Don’t go corporate on cannabis
Big Island medical cannabis patients have mostly lost hope. Our Legislature has bought totally into the corporatization of dispensaries. No matter how hard advocates and patients tried to move them in the right direction, representatives passed dispensary legislation that actually does great harm to most patients. Cases in point:
1. We told them that we needed at least 26 conveniently located dispensaries; they gave us eight monopoly licenses statewide with licenses costing $75,000 (A rich person’s game).
2. We told them that producers (growers) and dispensaries should be separate operations allowing small producers a share of the market; they gave us another monopoly where both the production and dispensing are controlled by the same rich owner.
3. We told them to allow cooperatives (huis) where patients could procure medicine inexpensively; not even a hearing given this year.
4. We told them that caregivers should remain in the program allowing poor and fixed income patients to obtain very low cost medicine; they’re phasing out our caregivers.
How could they get it so wrong? Answer: Follow the money. Is it any wonder patients and advocates are fed up? And, when one of our staunchest legislative supporters says, “We need to go kind of slow right now,” we know we have little support in Honolulu.

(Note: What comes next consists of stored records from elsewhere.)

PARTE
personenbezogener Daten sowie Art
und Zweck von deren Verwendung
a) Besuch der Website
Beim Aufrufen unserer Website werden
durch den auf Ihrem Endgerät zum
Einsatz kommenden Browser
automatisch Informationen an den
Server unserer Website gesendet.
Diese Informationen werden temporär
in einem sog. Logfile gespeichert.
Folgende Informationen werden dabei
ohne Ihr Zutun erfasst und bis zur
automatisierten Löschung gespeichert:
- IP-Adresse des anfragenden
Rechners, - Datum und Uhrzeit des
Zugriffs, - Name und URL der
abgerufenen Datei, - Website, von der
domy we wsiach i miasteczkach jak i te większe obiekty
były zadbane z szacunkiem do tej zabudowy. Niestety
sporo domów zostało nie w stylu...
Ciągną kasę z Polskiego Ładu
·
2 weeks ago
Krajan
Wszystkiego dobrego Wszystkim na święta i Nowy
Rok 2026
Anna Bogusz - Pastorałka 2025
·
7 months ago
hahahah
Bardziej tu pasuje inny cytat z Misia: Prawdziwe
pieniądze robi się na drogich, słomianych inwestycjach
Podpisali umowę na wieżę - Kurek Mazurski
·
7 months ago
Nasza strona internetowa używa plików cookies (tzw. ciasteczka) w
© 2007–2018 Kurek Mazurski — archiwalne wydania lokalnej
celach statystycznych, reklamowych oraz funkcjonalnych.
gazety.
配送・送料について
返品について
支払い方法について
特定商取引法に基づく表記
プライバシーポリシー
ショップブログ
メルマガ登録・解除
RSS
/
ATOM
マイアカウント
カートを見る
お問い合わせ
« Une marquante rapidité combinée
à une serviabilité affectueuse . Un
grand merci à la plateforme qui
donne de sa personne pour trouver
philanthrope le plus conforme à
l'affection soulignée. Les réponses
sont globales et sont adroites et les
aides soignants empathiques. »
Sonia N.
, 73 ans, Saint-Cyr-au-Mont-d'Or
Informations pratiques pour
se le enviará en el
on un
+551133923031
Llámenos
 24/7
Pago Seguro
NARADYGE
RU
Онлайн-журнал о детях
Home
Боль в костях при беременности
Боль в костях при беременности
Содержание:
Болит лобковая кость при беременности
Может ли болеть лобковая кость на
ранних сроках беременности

Patients know what slow is as we’ve been waiting (and suffering) for 17 years. What will happen now: Statewide patient numbers will mushroom and the demand for cannabis will soar. Once dispensaries open (maybe this year) the medicine will be prohibitively priced, highly taxed and out of reach for all but for the wealthiest of patients.
Although tourists will have no problem buying it all up thus assuring the dispensary owners their huge profit. Those factors will drive most of us back into the black market. It is ironic that the Legislature’s stated intention in creating dispensaries was to stop the black market. In reality it will actually lend fuel to a burgeoning illegal market in the coming years. An unintended consequence? Or maybe not.
It is not wrong to have dispensaries. However, when the main priority becomes maximizing revenue for government coffers and a few dispensary owners, the patients lose out. By smelling the money rather than demonstrating compassion for the sick and dying, our legislators have thrown the baby out with the bong water. It could have had a far better outcome if they had just listened to the medical cannabis community from the beginning.
Andrea Tischler, chairwoman, Big Island Americans for Safe Access, is a resident of Hilo.